[Work order]: The lines from the top of the data down to the line with "wall ornament: present" should be repeated exactly, both ends included.

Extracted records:
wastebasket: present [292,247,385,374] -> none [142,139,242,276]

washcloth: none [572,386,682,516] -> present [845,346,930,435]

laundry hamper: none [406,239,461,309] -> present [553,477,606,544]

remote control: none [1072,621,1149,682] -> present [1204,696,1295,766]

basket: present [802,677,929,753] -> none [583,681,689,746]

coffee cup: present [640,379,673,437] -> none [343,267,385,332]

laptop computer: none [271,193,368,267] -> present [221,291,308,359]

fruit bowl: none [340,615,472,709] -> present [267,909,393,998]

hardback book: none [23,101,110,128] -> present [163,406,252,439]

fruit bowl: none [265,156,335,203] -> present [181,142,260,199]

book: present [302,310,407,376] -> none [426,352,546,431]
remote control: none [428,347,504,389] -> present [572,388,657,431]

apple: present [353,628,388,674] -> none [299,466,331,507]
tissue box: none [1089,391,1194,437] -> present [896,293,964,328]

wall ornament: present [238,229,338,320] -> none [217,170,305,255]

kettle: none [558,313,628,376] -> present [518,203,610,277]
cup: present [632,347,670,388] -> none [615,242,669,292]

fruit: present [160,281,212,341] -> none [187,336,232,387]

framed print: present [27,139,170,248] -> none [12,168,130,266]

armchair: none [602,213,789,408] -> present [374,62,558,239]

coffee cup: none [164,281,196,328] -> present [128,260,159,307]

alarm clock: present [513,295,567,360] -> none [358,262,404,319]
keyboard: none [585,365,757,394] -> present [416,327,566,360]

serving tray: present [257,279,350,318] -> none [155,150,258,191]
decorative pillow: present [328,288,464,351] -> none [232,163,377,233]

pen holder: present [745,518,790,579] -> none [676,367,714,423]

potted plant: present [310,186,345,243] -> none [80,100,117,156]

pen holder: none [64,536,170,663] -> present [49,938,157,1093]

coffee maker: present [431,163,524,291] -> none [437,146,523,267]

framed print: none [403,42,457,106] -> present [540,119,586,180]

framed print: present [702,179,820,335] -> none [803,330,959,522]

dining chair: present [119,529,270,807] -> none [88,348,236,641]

[Response below]:
wastebasket: present [292,247,385,374] -> none [142,139,242,276]

washcloth: none [572,386,682,516] -> present [845,346,930,435]

laundry hamper: none [406,239,461,309] -> present [553,477,606,544]

remote control: none [1072,621,1149,682] -> present [1204,696,1295,766]

basket: present [802,677,929,753] -> none [583,681,689,746]

coffee cup: present [640,379,673,437] -> none [343,267,385,332]

laptop computer: none [271,193,368,267] -> present [221,291,308,359]

fruit bowl: none [340,615,472,709] -> present [267,909,393,998]

hardback book: none [23,101,110,128] -> present [163,406,252,439]

fruit bowl: none [265,156,335,203] -> present [181,142,260,199]

book: present [302,310,407,376] -> none [426,352,546,431]
remote control: none [428,347,504,389] -> present [572,388,657,431]

apple: present [353,628,388,674] -> none [299,466,331,507]
tissue box: none [1089,391,1194,437] -> present [896,293,964,328]

wall ornament: present [238,229,338,320] -> none [217,170,305,255]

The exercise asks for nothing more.